🧠 Solving LeetCode Until I Become Top 1% — Day `13`

🔹 Problem: 386 Lexicographical Numbers

Difficulty: #Medium
Tags: #Lexicographical #DFS

📝 Problem Summary

Return a lexicographically sorted list of all integers from 1 to n in their string representation.

🧠 My Thought Process

Brute Force Idea:
This problem is kinda a brute force problem. You can just generate all numbers from 1 to n, convert them to strings, and sort them. But that would be inefficient or you can think for iterating over the numbers and generating them in lexicographical order.
Optimized Strategy:
I used the later bruteforce approach.
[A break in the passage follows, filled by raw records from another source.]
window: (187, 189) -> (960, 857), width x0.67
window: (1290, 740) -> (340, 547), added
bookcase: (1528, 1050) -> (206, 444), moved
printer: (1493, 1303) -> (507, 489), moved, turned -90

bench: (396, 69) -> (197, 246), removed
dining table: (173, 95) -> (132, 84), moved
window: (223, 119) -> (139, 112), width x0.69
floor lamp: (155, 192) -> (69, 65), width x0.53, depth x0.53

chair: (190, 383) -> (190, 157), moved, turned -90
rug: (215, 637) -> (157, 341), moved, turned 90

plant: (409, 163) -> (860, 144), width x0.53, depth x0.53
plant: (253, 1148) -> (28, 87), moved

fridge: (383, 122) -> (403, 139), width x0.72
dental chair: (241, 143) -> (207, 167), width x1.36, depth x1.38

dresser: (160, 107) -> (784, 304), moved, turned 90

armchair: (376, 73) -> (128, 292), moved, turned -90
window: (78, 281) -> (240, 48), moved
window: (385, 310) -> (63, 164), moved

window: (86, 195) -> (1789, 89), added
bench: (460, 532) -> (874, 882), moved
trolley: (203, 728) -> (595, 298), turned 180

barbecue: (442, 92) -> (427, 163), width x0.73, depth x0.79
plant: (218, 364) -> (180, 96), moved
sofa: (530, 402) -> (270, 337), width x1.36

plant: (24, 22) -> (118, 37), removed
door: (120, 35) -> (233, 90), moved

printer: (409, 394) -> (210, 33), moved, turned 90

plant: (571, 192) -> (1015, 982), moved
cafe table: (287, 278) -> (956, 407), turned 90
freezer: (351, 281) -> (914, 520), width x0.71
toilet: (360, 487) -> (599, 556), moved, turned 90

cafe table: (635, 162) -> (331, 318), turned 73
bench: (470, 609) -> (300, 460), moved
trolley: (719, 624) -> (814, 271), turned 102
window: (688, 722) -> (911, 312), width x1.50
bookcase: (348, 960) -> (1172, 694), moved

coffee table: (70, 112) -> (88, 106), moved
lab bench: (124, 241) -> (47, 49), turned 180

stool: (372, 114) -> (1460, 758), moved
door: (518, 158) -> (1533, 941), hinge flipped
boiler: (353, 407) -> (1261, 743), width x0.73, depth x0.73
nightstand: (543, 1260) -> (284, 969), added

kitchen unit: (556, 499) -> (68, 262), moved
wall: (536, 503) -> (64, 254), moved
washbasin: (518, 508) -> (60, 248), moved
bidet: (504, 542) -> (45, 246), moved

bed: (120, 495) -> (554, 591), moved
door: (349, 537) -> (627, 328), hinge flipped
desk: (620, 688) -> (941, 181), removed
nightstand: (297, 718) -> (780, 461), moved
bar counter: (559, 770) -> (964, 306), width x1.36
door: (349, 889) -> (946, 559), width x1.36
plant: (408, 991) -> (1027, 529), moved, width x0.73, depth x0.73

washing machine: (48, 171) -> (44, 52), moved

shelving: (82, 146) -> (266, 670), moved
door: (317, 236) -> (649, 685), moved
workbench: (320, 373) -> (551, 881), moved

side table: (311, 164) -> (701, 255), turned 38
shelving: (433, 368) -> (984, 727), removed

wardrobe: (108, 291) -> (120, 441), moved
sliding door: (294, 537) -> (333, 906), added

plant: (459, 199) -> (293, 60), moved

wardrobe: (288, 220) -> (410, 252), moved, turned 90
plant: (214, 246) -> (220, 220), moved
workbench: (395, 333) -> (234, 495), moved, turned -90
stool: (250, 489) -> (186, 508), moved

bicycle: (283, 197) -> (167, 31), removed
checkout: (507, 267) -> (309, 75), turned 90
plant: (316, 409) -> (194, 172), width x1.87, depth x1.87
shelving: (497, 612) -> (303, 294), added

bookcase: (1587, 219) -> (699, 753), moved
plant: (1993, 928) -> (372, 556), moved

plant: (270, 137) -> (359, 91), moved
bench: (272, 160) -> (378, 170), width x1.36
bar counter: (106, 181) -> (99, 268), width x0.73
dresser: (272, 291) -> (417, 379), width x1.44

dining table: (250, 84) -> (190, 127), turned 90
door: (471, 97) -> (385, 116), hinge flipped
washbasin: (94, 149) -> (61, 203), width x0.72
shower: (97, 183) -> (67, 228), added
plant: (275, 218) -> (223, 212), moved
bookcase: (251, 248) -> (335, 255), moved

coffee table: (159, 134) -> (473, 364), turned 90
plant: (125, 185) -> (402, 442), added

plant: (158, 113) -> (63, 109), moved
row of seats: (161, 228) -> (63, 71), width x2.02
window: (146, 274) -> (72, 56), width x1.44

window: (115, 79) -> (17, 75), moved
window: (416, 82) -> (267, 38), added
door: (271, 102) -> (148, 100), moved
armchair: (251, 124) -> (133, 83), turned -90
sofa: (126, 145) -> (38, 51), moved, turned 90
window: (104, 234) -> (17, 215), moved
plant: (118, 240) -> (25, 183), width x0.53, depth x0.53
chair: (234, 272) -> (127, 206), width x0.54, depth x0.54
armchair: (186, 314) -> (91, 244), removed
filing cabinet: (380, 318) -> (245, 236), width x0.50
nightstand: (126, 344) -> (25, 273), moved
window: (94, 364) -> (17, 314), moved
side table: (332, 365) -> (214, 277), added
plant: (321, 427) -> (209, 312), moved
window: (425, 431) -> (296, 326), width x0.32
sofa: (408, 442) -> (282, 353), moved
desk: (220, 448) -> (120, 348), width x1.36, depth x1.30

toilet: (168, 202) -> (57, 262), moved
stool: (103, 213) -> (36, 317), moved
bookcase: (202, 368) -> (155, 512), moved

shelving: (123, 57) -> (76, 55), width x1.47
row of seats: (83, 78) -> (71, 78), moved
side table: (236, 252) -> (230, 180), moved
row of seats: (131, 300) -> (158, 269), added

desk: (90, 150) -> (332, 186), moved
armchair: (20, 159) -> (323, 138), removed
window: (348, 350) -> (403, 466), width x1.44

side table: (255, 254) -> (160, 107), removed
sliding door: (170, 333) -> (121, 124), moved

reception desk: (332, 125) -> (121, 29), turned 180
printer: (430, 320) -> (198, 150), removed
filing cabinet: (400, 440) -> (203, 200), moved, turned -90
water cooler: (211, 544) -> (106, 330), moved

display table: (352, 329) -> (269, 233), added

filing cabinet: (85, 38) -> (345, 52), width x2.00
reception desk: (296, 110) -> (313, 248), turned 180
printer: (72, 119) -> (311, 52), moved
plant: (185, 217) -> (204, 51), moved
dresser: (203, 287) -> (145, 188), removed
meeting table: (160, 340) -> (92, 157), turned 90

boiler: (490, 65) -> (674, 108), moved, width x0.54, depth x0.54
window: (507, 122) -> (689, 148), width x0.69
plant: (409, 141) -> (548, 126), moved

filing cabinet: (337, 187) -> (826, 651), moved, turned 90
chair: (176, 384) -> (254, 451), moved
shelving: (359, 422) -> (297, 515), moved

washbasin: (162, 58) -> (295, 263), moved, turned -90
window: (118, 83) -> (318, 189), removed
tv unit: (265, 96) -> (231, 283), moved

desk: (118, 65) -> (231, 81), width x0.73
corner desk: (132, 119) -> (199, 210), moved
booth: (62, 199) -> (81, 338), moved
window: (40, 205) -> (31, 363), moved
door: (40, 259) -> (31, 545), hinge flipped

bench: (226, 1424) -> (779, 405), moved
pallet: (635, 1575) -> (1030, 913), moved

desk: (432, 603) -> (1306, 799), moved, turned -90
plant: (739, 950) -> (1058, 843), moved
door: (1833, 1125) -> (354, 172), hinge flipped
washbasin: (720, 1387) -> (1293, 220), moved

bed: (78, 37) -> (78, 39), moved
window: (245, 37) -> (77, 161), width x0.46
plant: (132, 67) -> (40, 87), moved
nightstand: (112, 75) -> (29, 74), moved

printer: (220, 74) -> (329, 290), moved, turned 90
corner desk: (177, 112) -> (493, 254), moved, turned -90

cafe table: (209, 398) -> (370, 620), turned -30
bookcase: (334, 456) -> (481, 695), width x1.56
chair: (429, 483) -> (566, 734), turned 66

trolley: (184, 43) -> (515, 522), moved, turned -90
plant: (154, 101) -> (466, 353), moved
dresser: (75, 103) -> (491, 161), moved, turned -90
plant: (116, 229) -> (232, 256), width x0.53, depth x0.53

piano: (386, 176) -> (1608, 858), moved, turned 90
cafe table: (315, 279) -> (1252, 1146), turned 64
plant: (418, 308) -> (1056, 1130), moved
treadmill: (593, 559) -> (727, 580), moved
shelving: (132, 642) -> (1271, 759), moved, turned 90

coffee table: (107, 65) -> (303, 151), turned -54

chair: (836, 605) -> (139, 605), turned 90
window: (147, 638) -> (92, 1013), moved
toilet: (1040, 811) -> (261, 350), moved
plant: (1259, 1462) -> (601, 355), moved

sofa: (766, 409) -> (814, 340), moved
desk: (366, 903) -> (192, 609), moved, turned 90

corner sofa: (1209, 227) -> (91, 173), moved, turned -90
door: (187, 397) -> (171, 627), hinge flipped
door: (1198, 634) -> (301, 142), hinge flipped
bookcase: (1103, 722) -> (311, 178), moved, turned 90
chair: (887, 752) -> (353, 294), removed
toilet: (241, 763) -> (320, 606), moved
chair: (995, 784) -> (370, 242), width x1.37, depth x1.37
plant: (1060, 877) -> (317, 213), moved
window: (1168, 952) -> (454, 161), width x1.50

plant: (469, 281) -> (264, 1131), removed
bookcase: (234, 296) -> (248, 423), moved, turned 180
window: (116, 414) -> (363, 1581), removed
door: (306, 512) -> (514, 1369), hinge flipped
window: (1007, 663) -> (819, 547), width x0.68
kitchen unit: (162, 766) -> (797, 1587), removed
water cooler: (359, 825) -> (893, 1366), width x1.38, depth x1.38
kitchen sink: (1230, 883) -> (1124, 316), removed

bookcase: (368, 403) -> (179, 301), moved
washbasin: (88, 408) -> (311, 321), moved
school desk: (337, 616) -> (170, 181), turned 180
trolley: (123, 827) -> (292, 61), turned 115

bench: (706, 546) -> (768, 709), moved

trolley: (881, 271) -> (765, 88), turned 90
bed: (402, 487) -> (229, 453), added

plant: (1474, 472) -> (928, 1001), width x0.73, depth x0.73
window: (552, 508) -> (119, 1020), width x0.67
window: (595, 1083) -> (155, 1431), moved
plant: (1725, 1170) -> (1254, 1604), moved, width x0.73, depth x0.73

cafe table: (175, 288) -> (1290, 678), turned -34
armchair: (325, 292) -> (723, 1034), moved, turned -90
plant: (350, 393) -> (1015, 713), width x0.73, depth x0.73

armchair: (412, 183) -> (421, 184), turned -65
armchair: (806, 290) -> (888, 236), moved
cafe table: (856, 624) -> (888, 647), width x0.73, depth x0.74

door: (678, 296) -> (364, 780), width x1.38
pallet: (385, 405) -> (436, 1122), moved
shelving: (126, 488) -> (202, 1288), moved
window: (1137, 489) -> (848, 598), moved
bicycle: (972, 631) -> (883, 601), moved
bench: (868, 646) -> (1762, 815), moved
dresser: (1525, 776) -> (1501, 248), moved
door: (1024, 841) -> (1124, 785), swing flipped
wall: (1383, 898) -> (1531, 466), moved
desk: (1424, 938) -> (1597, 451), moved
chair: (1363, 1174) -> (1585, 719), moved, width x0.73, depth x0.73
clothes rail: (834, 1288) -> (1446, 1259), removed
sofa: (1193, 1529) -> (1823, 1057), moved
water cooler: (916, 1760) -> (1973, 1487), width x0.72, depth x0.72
Than I saw it's a iterative DFS solution (instead of recursion, I used a stack).
- Start iterating from 1 and append the current number to the result.
- Now, check if the current number multiplied by 10 is less than or equal to n. If it is, set current number to current * 10.
- If not, check if the current number plus 1 is less than or equal to n. If it is, increment the current number by 1.
- But there is a twist, if the current number plus 1 results in a number that has has a mode of 10 we can have same number again, so we need to backtrack before incrementing the current number.
- So, check if the current number is divisible by 10 and if the mode is 9. We will divide the current number by 10 to backtrack.
Algorithm Used:

[[iterative_dfs]]

⚙️ Code Implementation (Python)

class Solution:
    def lexicalOrder(self, n: int) -> List[int]:
        res = []

        curr = 1

        for i in range(n):
            res.append(curr)

            if curr*10 <= n:
                curr = curr*10

            else:
                while curr%10 == 9 or curr >= n:
                    curr = curr//10

                curr += 1

        return res

⏱️ Time & Space Complexity

Time: O(n)
- We iterate through numbers from 1 to n, and each number is processed in constant time.
Space: O(n)
- The result list stores all numbers from 1 to n.

🧩 Key Takeaways

✅ What concept or trick did I learn?
- I learned how to generate numbers in lexicographical order using an iterative DFS approach.
💡 What made this problem tricky?
- The tricky part was figuring out the backtracking condition when the current number reaches a point where it can no longer be multiplied by 10.
💭 How will I recognize a similar problem in the future?
- If I encounter a problem that requires generating numbers in a specific order, especially lexicographically, I can apply this iterative DFS approach.